Em uma entrevista publicada no portal do Instituto Humanitas Unisinos, Kátia Lopes, doutora em Ciência Animal e sócia-fundadora da ONG
Defesa da Natureza e dos Animais, de Mossoró/RN resumiu esse sentimento: “Na formação da nossa civilização muita gente defende que foi
no lombo de um jumento que a nação nordestina nasceu. Ele é o símbolo da resistência da nossa região.”
Ao ressaltar o companheirismo entre jumentos e trabalhadores no nordeste, a juíza Duarte deixou escapar ainda uma cutucada na cultura
chinesa: “Juntos passavam fome, porém, nunca cogitaram a possibilidade de incluí-los no rol de alimentos.”
O cenário era de guerra. Quando os fiscais da Agência de Defesa Agropecuária da Bahia e da Secretaria Municipal de Meio Ambiente chegaram à fazenda Santa Rita, em Canudos, Sertão do estado, encontraram por volta de 200 jumentos mortos. Outros cerca de 800 animais continuavam confinados ilegalmente no espaço e aparentavam estar desnutridos e desidratados. O cenário foi revelado no dia 1º de fevereiro de 2019, dois meses após a proibição do abate de jumentos pela Justiça Federal.

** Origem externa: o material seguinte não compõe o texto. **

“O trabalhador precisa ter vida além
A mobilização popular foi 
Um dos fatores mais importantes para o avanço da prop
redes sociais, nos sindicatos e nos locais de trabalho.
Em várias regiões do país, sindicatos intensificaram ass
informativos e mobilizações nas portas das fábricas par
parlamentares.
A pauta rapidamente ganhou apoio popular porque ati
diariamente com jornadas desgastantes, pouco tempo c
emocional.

Segundo o relatório produzido pela fiscalização, o destino dos animais seria o abate em Itapetinga e Amargosa, ambas cidades baianas. A suspensão das atividades pegou de surpresa os responsáveis pelo confinamento e transporte dos jumentos, dois chineses cujos nomes não foram revelados. Sem destino, os animais foram abandonados.
Por conta dos maus-tratos, os jumentos continuaram morrendo na fazenda Santa Rita. Atualmente, apenas cerca de 420 estão vivos. Em uma entrevista por telefone, a bióloga Patrícia Tatemoto, contou que existe o risco de mais mortes devido a uma doença metabólica conhecida por hiperlipemia, sequela das condições adversas . Patrícia é a única representante no Brasil da ONG britânica The Donkey Sanctuary, que atua globalmente na defesa dos jumentos.
A The Donkey Sanctuary faz parte, junto com outras entidades, da Frente Nacional de Defesa dos Jumentos. Por determinação da justiça, são as entidades que agora têm a tutela dos animais e são responsáveis por mantê-los. Isso, claro, tem um custo elevado e exigem recursos que os ativistas não possuem.
Para se ter uma ideia, o gasto diário só com a alimentação dos sobreviventes é de R$ 890, somado com outras despesas (veterinário, remédios) chega a algo em torno de R$ 50 mil ao mês. Uma campanha de financiamento coletivo, na plataforma Catarse, foi iniciada para arrecadar fundos. Até o momento, apenas 10% da meta estabelecida foram atingidos.